### À compléter:
• 1. Répondez aux questions suivantes d'après le passage sur la richesse dans les banques :
(a) Quelles formes de richesse ont accompagné le développement des banques aux XIXe et XXe siècles ?
(b) Quelles catégories de banques le texte énumère-t-il entre parenthèses ?
(c) Outre les systèmes de garantie, quel moyen peut renforcer la confiance entre l'épargnant et la banque ?
• 2. Poursuivez le passage sur la richesse déposée dans les banques à partir de sa dernière phrase.

### Passage retenu:
****************************************

La richesse dans les banques: formes d'épargne et de dépôt, confiance et rôle de l'État (XIX-XX siècle).

La richesse privée est souvent déposée, sous différentes formes, dans les instituts bancaires. Le développement des banques a ainsi été accompagné au XIX et au XX siècle d'une diffusion de carnets d'épargne, de comptes courants, de titres financiers et de services de dépôts. Quelles sont les modalités avec lesquelles ces formes de richesse se sont répandues en Europe et aux États-Unis auprès des différentes couches sociales et des différentes catégories de banques (grandes banques, banques territoriales, caisses d'épargne, Raiffeisen et autres instituts)? Est-ce que l'on retrouve des analogies entre les systèmes financiers 'bank-oriented' et 'market-oriented'? De plus, quels rôles ont joué l'innovation de produit, réalisée par le secteur bancaire, et la garantie des dépôts qui s'est progressivement mise en place au cours du XX siècle? En effet, la relation entre l'épargnant et la banque comporte une dimension de confiance qui peut être renforcé par des systèmes de garantie (privés, réglementaires ou autres) mais aussi par la surveillance du secteur bancaire, souvent réalisée par une autorité publique. La richesse déposée auprès des banques est ainsi influencée par plusieurs facteurs à la fois économiques, sociaux et institutionnels.

****************************************

### Données fournies:

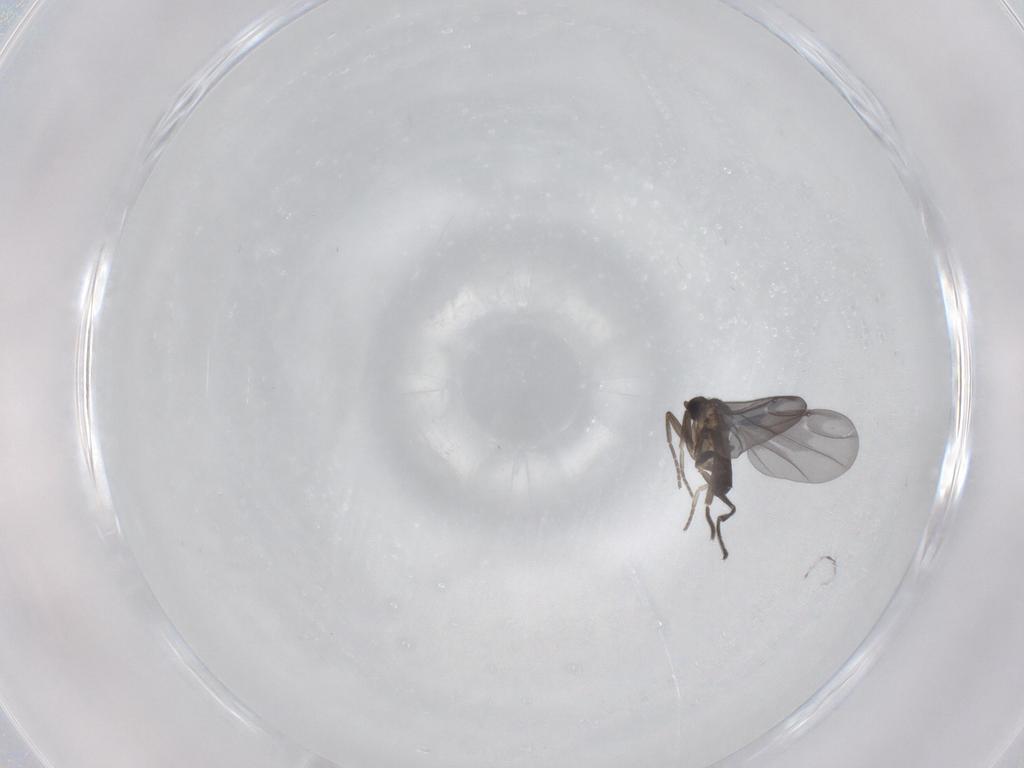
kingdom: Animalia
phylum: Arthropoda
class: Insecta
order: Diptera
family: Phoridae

****************************************

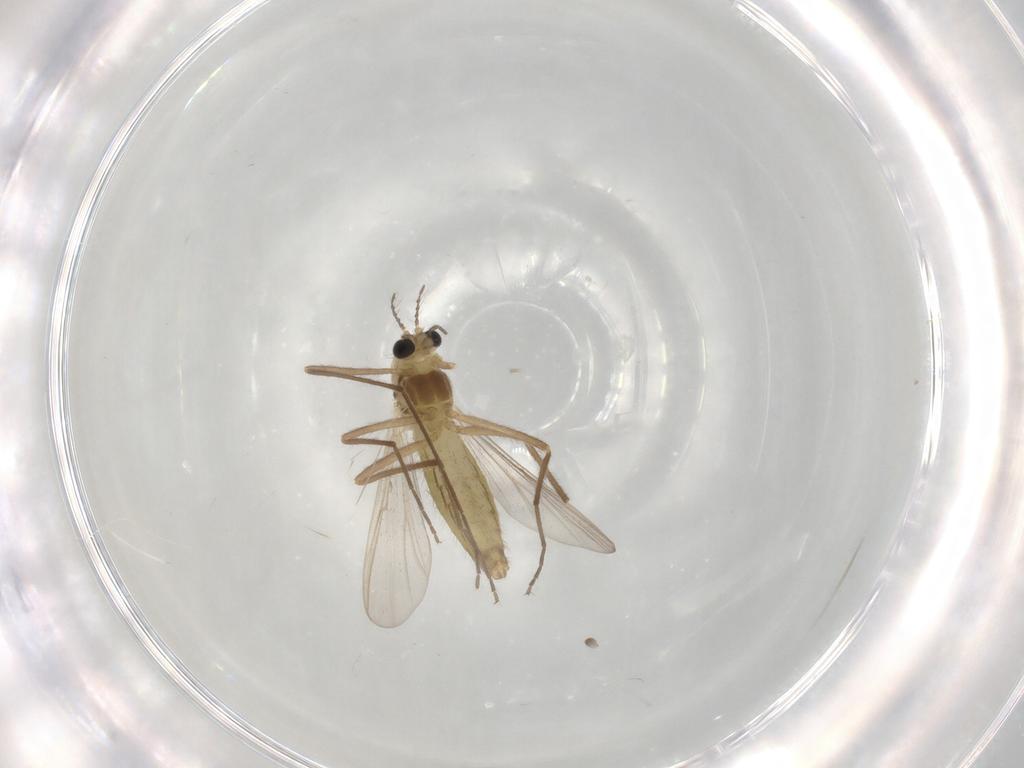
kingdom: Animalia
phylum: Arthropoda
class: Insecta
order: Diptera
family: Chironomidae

****************************************

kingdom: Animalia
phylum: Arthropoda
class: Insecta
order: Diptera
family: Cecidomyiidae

****************************************

### Réponses fournies:
• 1.
(a) Les carnets d'épargne, les comptes courants, les titres financiers et les services de dépôts.
(b) Les grandes banques, les banques territoriales, les caisses d'épargne, les Raiffeisen et les autres instituts.
(c) La surveillance du secteur bancaire, souvent réalisée par une autorité publique.

• 2.
Une approche de longue durée et ouverte à des comparaisons internationales permet d'identifier les différentes phases dans le cycle de vie des produits bancaires avec l'essor mais aussi le possible déclin en raison de la diffusion d'instruments nouveaux ou de transformations législatives et techniques. De plus, les systèmes de garantie des dépôts et la surveillance prudentielle du secteur bancaire qui ont été progressivement mis en place peuvent être analysé dans leurs effets et conséquences de long terme.